With respect to the shipping industry, when the catalyst composition is added to the fuel, the catalyst composition assists in reducing NOx and SOx in the exhaust, and this may also reduce the amount of sea water used with SOx removing scrubbers which in turn reduces the amount of energy needed to clean the scrubbers. By injection of the catalyst composition into fuel before injection into the engine and into the exhaust manifold, which is very hot, a reaction occurs quicker which further reduces SOx emissions into the atmosphere.

When added to jet fuel, the catalyst composition improves the efficiency of jet engines. Because the catalyst composition relaxes the hydrocarbon structure of the fuel, a greater amount of the available oxygen reacts with the jet fuel which reduces the activation energy of the fuel needed for the jet engine to increase the production of thrust and improve the lift on the wings. This is particularly helpful in the stratosphere where jet planes cruise as there is far less oxygen available than at sea level.
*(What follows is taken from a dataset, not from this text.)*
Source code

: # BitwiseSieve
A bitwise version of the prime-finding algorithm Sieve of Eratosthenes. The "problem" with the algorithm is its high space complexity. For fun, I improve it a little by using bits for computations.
While jet engines are far more powerful than piston engines, both rely upon combustion to produce power. Testing has shown that by adding the catalyst composition to jet fuel, the plane's fuel economy improved.

Additional testing has shown that the addition of the catalyst composition at high altitude improves emissions from diesel fuel. More specifically, in Quito, Ecuador, which has an elevation of 9,350 feet above sea level, a test was conducted over a thirty-day period. The test was done to show the efficacy of the catalyst composition in two scenarios. The first scenario used three stationary Bazan Man pump engines that were used to pump fuel throughout Ecuador. The second scenario used two mobile Chevrolet (Botar) Buses. The results of the stationary test as shown in the graphs were that NOx was reduced by an average of 48.51 % (See Fig. 7B), carbon monoxide by 51 .2% (See Fig. 7C), and sulfur dioxide by 51 .84% (See Fig. 7A). The results of the mobile bus tests showed a reduction in NOx of 53.3%, in carbon monoxide of 51 .2%, and in sulfur dioxide of 21 .3%.
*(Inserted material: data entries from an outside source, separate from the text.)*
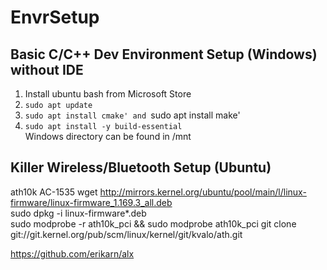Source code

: # EnvrSetup

## Basic C/C++ Dev Environment Setup (Windows) without IDE
1. Install ubuntu bash from Microsoft Store
2. `sudo apt update`
3. `sudo apt install cmake' and `sudo apt install make'
4. `sudo apt install -y build-essential`  
Windows directory can be found in /mnt

## Killer Wireless/Bluetooth Setup (Ubuntu)
ath10k
AC-1535
wget http://mirrors.kernel.org/ubuntu/pool/main/l/linux-firmware/linux-firmware_1.169.3_all.deb  
sudo dpkg -i linux-firmware*.deb  
sudo modprobe -r ath10k_pci && sudo modprobe ath10k_pci
git clone git://git.kernel.org/pub/scm/linux/kernel/git/kvalo/ath.git

https://github.com/erikarn/alx
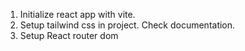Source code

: 1. Initialize react app with vite. 
2. Setup tailwind css in project. Check documentation. 
3. Setup React router dom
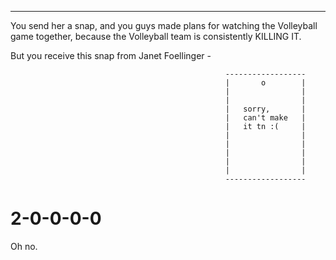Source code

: ------------------------------------------------------------------------------------------------------------------------

You send her a snap, and you guys made plans for watching the Volleyball game together, because
the Volleyball team is consistently KILLING IT.

But you receive this snap from Janet Foellinger -


                                                    ------------------
                                                    |       o        |
                                                    |                |
                                                    |                |
                                                    |   sorry,       |
                                                    |   can't make   |
                                                    |   it tn :(     |
                                                    |                |
                                                    |                |
                                                    |                |
                                                    |                |
                                                    |                |
                                                    ------------------


# 2-0-0-0-0
Oh no.

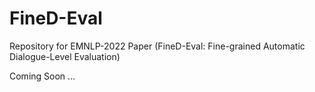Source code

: # FineD-Eval
Repository for EMNLP-2022 Paper (FineD-Eval: Fine-grained Automatic Dialogue-Level Evaluation)

Coming Soon ...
In another embodiment, the use of a homogenous catalyst composition improves the efficiency in refinery processes. When a homogenous catalyst composition is added to crude oil or fractional components of crude oil in a refinery, the principle effect is to relax the complex structure such that the ionic form of the catalyst molecules present in the crude oil or fractional components reduces the activation energy needed for the reactions that are being driven in the reactor. Not only does the homogenous catalyst composition enhance certain parts of the refinery process, the homogenous catalyst composition may allow for the replacement of certain catalyst beds in some processes and be complementary to catalyst bed performance thereby increasing the productivity (rate of production of desired distillate or chemical species).